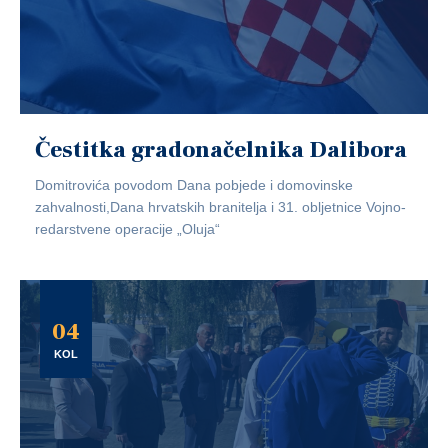
Čestitka gradonačelnika Dalibora
Domitrovića povodom Dana pobjede i domovinske
zahvalnosti,Dana hrvatskih branitelja i 31. obljetnice Vojno-
redarstvene operacije „Oluja“
04
KOL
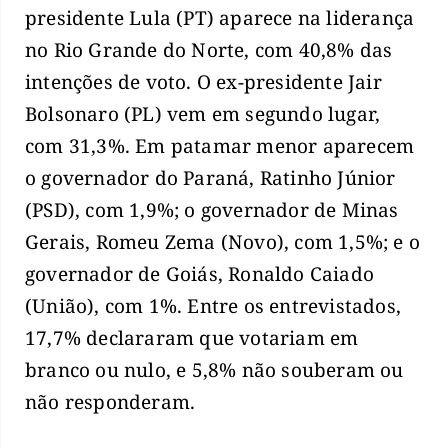
presidente Lula (PT) aparece na liderança
no Rio Grande do Norte, com 40,8% das
intenções de voto. O ex-presidente Jair
Bolsonaro (PL) vem em segundo lugar,
com 31,3%. Em patamar menor aparecem
o governador do Paraná, Ratinho Júnior
(PSD), com 1,9%; o governador de Minas
Gerais, Romeu Zema (Novo), com 1,5%; e o
governador de Goiás, Ronaldo Caiado
(União), com 1%. Entre os entrevistados,
17,7% declararam que votariam em
branco ou nulo, e 5,8% não souberam ou
não responderam.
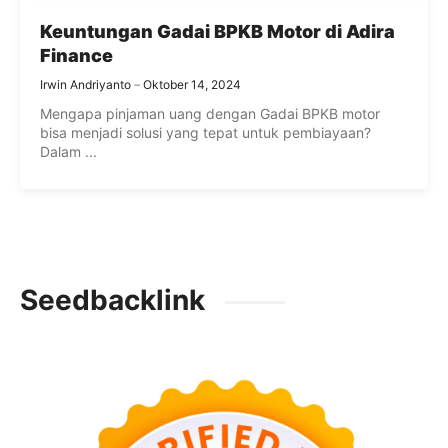
Keuntungan Gadai BPKB Motor di Adira
Finance
Irwin Andriyanto
Oktober 14, 2024
Mengapa pinjaman uang dengan Gadai BPKB motor
bisa menjadi solusi yang tepat untuk pembiayaan?
Dalam ...
Seedbacklink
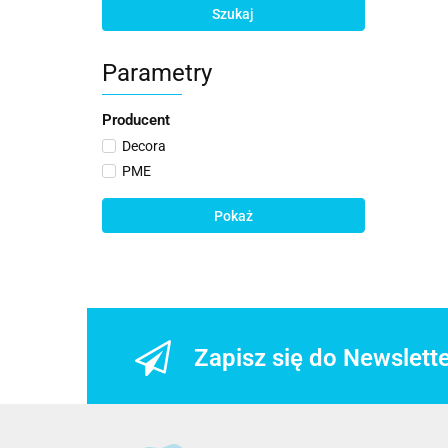
Szukaj
Parametry
Producent
Decora
PME
Pokaż
Zapisz się do Newslett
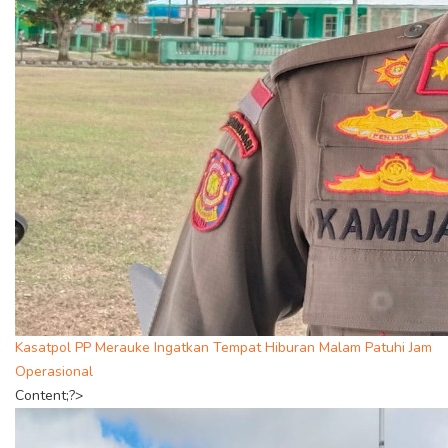
Kasatpol PP Merauke Ingatkan Tempat Hiburan Malam Patuhi Jam
Operasional
Content;?>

----

> _YOUR OBJECTIVE_: Could you repeat exactly the lines from the first one of the records above through the line containing "no Rio Grande do Norte, com 40,8% das", leaving out any pictures?

> _OUTPUT_:
Čestitka gradonačelnika Dalibora
Domitrovića povodom Dana pobjede i domovinske
zahvalnosti,Dana hrvatskih branitelja i 31. obljetnice Vojno-
redarstvene operacije „Oluja“
04
KOL
presidente Lula (PT) aparece na liderança
no Rio Grande do Norte, com 40,8% das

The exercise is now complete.